On Wednesday 22nd November, Chancellor Philip Hammond will take centre-stage in the House of Commons to deliver his first Autumn Budget. While the initial shockwaves that followed the general election have settled somewhat, the government’s commitment to deliver on the housing shortage should not be forgotten. We still have a severely inadequate number of suitable properties to meet the demands of an ageing population which needs to be addressed. And fast.
“It is predicted that by 2037 there will be a 70% increase in the over 65 age group, yet the UK’s housing market is nowhere near prepared to meet growing demand from first-time buyers, let alone to deliver retirement properties. For good reason, incentives are focused on this bottom end of the market, but it’s a blinkered focus and continues to ignore where much of the greatest potential in the market sits: the over 65s.
“There have been whispers of plans to release land owned by public bodies for further housing stock. Competition for sites is ever increasing so, without a particular focus on housing for older people, delays to building will simply continue as potential developments are thwarted. The Chancellor needs to put in place planning covenants that will address this and support the development of quality retirement property, with land to be allocated accordingly and greater support within local planning rules.

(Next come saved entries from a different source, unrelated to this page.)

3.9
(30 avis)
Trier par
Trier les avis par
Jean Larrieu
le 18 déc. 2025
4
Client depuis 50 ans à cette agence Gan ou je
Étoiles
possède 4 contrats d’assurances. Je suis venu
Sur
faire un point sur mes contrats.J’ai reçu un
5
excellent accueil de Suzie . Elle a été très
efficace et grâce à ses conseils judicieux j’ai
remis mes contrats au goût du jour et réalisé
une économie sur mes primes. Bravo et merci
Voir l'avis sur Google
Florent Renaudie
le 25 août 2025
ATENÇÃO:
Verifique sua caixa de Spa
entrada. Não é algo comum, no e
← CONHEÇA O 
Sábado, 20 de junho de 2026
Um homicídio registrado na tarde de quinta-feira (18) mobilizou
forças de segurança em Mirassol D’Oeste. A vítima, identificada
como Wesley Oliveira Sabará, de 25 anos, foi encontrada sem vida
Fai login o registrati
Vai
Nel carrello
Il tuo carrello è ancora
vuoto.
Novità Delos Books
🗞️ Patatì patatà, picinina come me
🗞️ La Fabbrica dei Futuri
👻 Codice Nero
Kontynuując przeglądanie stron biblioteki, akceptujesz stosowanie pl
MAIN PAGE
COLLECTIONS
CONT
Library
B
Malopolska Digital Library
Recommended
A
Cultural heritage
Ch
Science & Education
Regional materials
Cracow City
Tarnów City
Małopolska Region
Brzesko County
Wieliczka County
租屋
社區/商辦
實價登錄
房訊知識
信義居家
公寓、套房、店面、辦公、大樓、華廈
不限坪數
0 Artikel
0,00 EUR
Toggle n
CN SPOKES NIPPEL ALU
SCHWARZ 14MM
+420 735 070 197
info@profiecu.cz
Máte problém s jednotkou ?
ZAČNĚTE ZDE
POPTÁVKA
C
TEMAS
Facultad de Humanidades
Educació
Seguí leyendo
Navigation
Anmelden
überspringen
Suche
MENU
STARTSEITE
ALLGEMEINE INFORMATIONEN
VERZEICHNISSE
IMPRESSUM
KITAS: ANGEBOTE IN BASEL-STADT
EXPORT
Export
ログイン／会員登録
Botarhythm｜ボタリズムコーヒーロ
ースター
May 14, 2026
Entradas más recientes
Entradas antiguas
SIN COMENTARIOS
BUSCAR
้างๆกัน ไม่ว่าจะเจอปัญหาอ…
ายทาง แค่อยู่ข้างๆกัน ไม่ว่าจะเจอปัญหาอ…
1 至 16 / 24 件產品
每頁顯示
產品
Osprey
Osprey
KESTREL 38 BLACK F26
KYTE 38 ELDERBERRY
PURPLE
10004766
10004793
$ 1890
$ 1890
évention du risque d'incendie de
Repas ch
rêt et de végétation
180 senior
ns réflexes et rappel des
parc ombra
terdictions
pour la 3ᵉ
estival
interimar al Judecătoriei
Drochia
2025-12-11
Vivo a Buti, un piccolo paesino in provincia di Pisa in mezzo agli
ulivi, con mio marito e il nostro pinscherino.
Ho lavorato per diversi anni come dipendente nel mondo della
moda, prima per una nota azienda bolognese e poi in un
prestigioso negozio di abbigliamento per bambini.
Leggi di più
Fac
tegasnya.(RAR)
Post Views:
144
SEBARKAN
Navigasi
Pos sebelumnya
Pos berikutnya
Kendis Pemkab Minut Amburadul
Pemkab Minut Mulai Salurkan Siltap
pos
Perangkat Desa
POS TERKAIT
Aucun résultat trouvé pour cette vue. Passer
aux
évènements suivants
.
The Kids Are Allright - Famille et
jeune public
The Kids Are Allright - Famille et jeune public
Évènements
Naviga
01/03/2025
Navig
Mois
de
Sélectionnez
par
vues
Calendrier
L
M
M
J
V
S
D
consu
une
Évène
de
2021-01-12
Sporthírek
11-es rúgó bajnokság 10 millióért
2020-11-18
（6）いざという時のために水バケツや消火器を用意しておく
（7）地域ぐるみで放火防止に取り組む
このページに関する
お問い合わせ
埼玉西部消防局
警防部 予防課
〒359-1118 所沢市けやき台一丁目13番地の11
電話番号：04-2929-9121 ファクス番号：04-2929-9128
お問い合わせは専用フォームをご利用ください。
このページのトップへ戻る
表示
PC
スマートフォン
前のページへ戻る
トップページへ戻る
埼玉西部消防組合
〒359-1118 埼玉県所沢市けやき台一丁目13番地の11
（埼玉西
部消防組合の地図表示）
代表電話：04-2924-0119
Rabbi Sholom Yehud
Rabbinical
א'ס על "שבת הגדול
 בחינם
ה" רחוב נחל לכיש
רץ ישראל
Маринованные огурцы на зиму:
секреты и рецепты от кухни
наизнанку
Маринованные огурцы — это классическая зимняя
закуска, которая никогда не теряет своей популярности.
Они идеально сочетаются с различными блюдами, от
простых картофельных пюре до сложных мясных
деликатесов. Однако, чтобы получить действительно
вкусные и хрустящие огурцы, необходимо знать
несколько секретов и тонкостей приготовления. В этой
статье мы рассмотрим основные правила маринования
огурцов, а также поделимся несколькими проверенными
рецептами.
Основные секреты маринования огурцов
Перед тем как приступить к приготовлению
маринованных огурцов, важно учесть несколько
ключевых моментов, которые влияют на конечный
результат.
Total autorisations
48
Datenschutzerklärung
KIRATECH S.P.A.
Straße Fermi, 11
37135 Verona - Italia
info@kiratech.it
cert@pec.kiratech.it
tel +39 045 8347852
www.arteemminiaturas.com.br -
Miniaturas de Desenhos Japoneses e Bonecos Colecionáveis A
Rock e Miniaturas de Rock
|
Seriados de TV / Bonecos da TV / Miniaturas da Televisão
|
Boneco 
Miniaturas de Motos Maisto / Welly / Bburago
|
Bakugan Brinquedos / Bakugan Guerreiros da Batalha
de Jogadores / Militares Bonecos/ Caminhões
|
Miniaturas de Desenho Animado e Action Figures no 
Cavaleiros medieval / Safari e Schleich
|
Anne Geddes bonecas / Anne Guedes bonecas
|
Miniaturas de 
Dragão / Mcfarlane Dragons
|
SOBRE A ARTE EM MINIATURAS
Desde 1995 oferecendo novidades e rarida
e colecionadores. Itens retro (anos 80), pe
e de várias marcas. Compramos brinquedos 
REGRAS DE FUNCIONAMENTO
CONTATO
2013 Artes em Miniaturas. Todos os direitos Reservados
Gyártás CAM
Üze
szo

“Rumours have also been rife that the Government is considering a Stamp Duty cut for first time buyers when they purchase their first homes. This would save first time buyers thousands of pounds on the purchase of their first homes, but supporting demand will also naturally accelerate the need to build more homes and in reality, there are houses already available which could be released to the market. We would hope to see stamp duty exemptions to help older buyers downsize; a move that would be far more cost neutral in the long-term as more people come onto the housing ladder. Two in five UK homes are under-occupied, of which half are occupied by those aged 50 to 69, in the main due to lack of quality accommodation for them to move into.
“It’s time to address the facts: if we truly want to kick-start movement in the market, we need to stop continually plastering over the cracks and invest in quality housing options for the older generation.”